This study aimed to systematically evaluate the efficacy of plasma exchange (PLEX) in patients with idiopathic inflammatory myositis (IIM) complicated by interstitial lung disease (ILD).

Method

We conducted a comprehensive literature search in Medline and EMBASE from their inception to August 2023, focusing on randomized controlled trials, cohort studies, and case-control studies involving IIM patients with ILD treated with PLEX compared to those treated with standard therapies. The primary outcome was the one-year survival rate. All the statistical analyses were performed using RevMan version 4.12.0.

Results

Out of 438 retrieved studies, 16 were selected for full-text review. Six cohort studies involving 148 patients with anti-melanoma differentiation-associated gene 5 (MDA5)-positive dermatomyositis or antisynthetase syndrome-related dermatomyositis with rapidly progressive ILD refractory to standard treatments (including glucocorticoids, immunosuppressive agents, or intravenous immunoglobulin) met the inclusion criteria.
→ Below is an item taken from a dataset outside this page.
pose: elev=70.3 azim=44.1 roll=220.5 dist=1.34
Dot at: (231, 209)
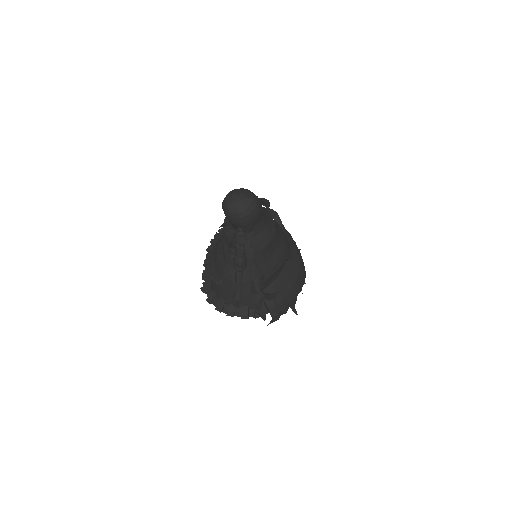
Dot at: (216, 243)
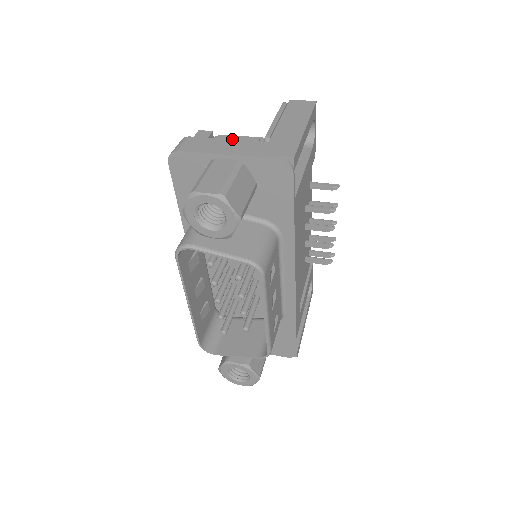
Patients receiving PLEX in addition to other therapies demonstrated a greater one-year survival rate (relative risk [RR] 1.59, 95 % CI 0.96–2.65, I2 52 %) than did patients in the non-PLEX group. Significance was reached in a sensitivity analysis after excluding one outlier (RR 1.71, 95 % confidence intervals [CI] 1.30–2.25; I2 0 %). Additionally, there was a trend suggesting that PLEX improved lung function, radiographic outcomes, and key serum biomarkers, such as Krebs von den Lungen-6 and ferritin. Funnel plot asymmetry suggested publication bias due to the lack of reporting of negative trials. All studies had a low risk of bias.

Conclusions

As an adjunctive therapy, PLEX improved one-year survival in IIM patients with rapidly progressive ILD who were unresponsive to standard treatments.
本研究旨在系统评估血浆置换术(PLEX)在特发性炎症性肌炎(IIM)并发间质性肺病(ILD)患者中的疗效。方法我们在Medline和EMBASE上进行了一次全面的文献检索,检索时间从开始到2023年8月,重点是随机对照试验、队列研究和病例对照研究,这些研究涉及接受PLEX治疗的IIM患者和接受标准疗法治疗的ILD患者。主要结果是一年生存率。所有统计分析均使用RevMan 4.12.0版本进行。结果在检索到的438项研究中,有16项被选中进行全文综述。有6项队列研究符合纳入标准,涉及148名抗黑素瘤分化相关基因5(MDA5)阳性皮肌炎或抗合成酶综合征相关皮肌炎患者,这些患者患有标准治疗(包括糖皮质激素、免疫抑制剂或静脉注射免疫球蛋白)难治的快速进展性ILD。与非PLEX组患者相比,在接受其他疗法的同时接受PLEX治疗的患者一年生存率更高(相对风险[RR] 1.59,95 % CI 0.96-2.65,I2 52 %)。在剔除一个异常值后进行的敏感性分析中,该结果具有显著性(RR 1.71,95% 置信区间 [CI] 1.30-2.25;I2 0%)。此外,还有一种趋势表明,PLEX 可改善肺功能、放射学结果和关键的血清生物标志物,如克雷布斯-冯-登肺-6 和铁蛋白。由于缺乏对阴性试验的报告,漏斗图不对称表明存在发表偏倚。所有研究的偏倚风险都很低。结论作为一种辅助疗法,PLEX可提高对标准疗法无反应的快速进展性ILD IIM患者的一年生存率。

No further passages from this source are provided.